The mechanism behind the diminished benefit of statin therapy with progressive renal insufficiency remains to be established. Worsening of kidney function coincides with an increase in both atherosclerotic as well as non-atherosclerotic CV events. Especially in advanced CKD, a large proportion of CV events can be attributed to non-atherosclerotic disease (e.g. arrhythmia, valve calcification), which is mostly unaffected by statin therapy25. In this respect, the persistence of a pro-inflammatory state in CKD patients, despite LDL-cholesterol lowering may provide a clue. Following the significant CV risk reduction in CVD patients following interleukin (IL)-1β monoclonal antibody treatment, it is tempting to speculate whether CKD patients need additional specific anti-inflammatory interventions in order to further reduce their considerable residual CV risk.

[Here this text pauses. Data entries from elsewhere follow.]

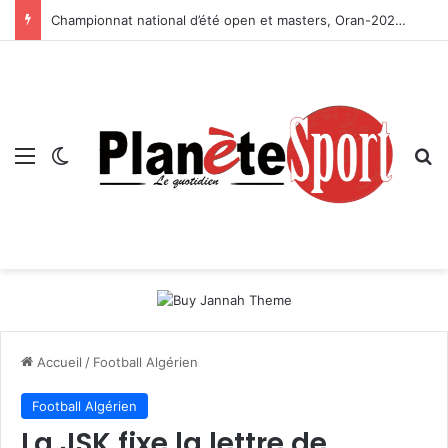
Championnat national d’été open et masters, Oran-2026 — Le CRB s’adjuge le titre
Menu
Switch skin
R
Accueil
/
Football Algérien
Football Algérien
La JSK fixe la lettre de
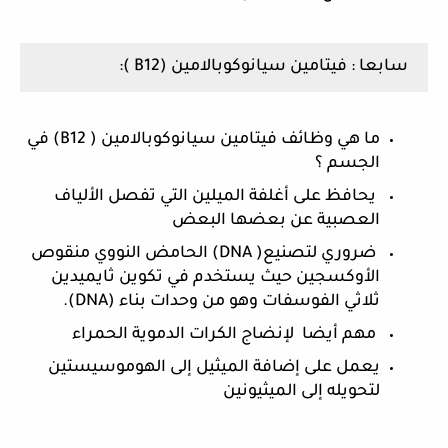
سابعا : فيتامين سيانوكوبالامين (B12 ):
ما هي وظائف فيتامين سيانوكوبالامين ( B12) في 
الجسم ؟
 يحافظ على أغلفة الميلين التي تفصل الألياف 
العصبية عن بعضها البعض 
 ضروري لتصنيع( DNA) الحامض النووي منقوص 
الأوكسجين حيث يستخدم في تكوين ثايميدين 
ثلاثي الفوسفات وهو من وحدات بناء (DNA). 
 مهم أيضا  لإنضاج الكرات الدموية الحمراء
يعمل على إضافة الميثيل إلى الهوموسيستين 
لتحويله إلى الميثيونين 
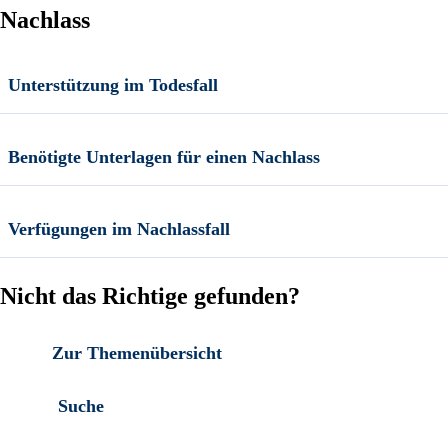
Nachlass
Unterstützung im Todesfall
Benötigte Unterlagen für einen Nachlass
Verfügungen im Nachlassfall
Nicht das Richtige gefunden?
Zur Themenübersicht
Suche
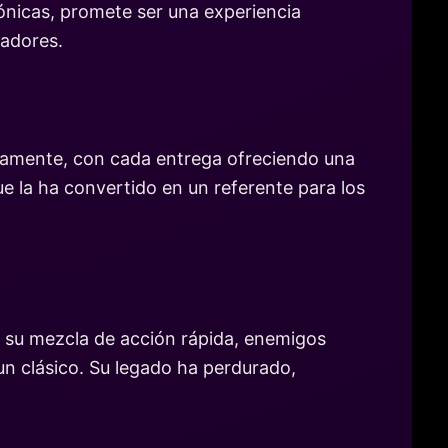
cónicas, promete ser una experiencia
gadores.
vamente, con cada entrega ofreciendo una
que la ha convertido en un referente para los
n su mezcla de acción rápida, enemigos
un clásico. Su legado ha perdurado,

In support, post-acute coronary syndrome patients with CKD were observed to have a larger absolute risk reductions following IL-1β antibody compared with non-CKD patients26. Data evaluating other anti-inflammatory moieties in CKD patients are scarce. Treatment with allopurinol decreases uric acid and ROS production, thereby decreasing NLRP3 inflammasome activation14,27. Long-term treatment with allopurinol was reported to attenuate renal function deterioration as well as CVD-risk in subjects with CKD28,29. Conversely, recent studies argue that urate-lowering treatment with allopurinol does not slow the decline in eGFR30,31. In line, several other interventions targeting uremic toxins have been tested, but did not provide clinical benefit32. Preliminary data hint towards interventions decreasing the uremic toxin load in CKD patients using pre- or probiotics33.

Strengths and limitations

This study is the first study to show the effect of statin treatment on arterial wall and cellular inflammation in the CKD population. However, this study has several limitations. First, the duration of the intervention with statins was limited. Previously, 18F-FDG-uptake was reported to decrease within three days after apheresis as well as four weeks after initiation and intensification of statin therapy11. Second, smoking might influence the degree of arterial wall inflammation. However, as only three participants were active smokers, participants were their own control and none of the subjects started or ceased smoking during this study this is unlikely to have obscured a beneficial effect of statin treatment on arterial wall inflammation. Finally, the sample size of the study was limited. Since the sample size was in line with previous studies of our group showing significant reductions in plaque inflammation12, it is unlikely that significant changes in MDS TBR will be observed when increasing the sample size. Taking these limitations into account, the data from this study support the presence of other causes beyond LDL-cholesterol which mediate the persistent inflammatory state in CKD.

Conclusions

Statin treatment does not decrease arterial wall inflammation, nor does it change chemokine receptor expression of circulating monocytes in subjects with mild to moderate CKD. Specific anti-inflammatory interventions might be necessary to further dampen the inflammatory driven CV-risk in these subjects.